### Work request
Wherever a line in the data holds the word "internet", pull that line out.

### Material for this exercise
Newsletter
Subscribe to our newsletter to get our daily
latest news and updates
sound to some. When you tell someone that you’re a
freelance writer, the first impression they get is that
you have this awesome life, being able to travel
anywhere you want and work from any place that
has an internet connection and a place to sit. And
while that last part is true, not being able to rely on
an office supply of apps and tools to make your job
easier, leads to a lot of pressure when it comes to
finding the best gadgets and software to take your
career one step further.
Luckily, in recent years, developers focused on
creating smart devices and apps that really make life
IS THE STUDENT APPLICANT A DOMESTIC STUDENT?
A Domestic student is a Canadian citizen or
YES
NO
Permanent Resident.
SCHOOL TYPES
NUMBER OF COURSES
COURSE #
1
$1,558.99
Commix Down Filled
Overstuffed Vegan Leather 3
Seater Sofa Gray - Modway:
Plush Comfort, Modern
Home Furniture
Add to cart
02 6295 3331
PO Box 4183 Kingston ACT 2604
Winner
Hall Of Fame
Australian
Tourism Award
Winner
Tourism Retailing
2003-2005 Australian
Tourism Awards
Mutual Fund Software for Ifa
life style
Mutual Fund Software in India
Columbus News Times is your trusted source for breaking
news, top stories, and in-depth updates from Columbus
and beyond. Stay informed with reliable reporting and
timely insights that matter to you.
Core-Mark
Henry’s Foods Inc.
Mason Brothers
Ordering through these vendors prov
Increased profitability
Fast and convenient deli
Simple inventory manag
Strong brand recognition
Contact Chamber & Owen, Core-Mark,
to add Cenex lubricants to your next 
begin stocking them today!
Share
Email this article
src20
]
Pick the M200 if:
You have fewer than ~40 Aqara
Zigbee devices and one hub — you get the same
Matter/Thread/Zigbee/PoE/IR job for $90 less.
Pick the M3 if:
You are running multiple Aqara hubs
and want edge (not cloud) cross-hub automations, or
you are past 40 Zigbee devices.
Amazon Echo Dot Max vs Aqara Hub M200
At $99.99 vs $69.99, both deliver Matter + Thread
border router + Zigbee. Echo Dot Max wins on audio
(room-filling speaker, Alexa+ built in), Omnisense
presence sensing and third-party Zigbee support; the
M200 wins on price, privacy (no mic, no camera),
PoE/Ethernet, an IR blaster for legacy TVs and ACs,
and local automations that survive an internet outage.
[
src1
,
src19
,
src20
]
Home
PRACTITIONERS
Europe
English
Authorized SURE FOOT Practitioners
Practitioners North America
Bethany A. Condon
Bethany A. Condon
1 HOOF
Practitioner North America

### Answer to this task
has an internet connection and a place to sit. And
and local automations that survive an internet outage.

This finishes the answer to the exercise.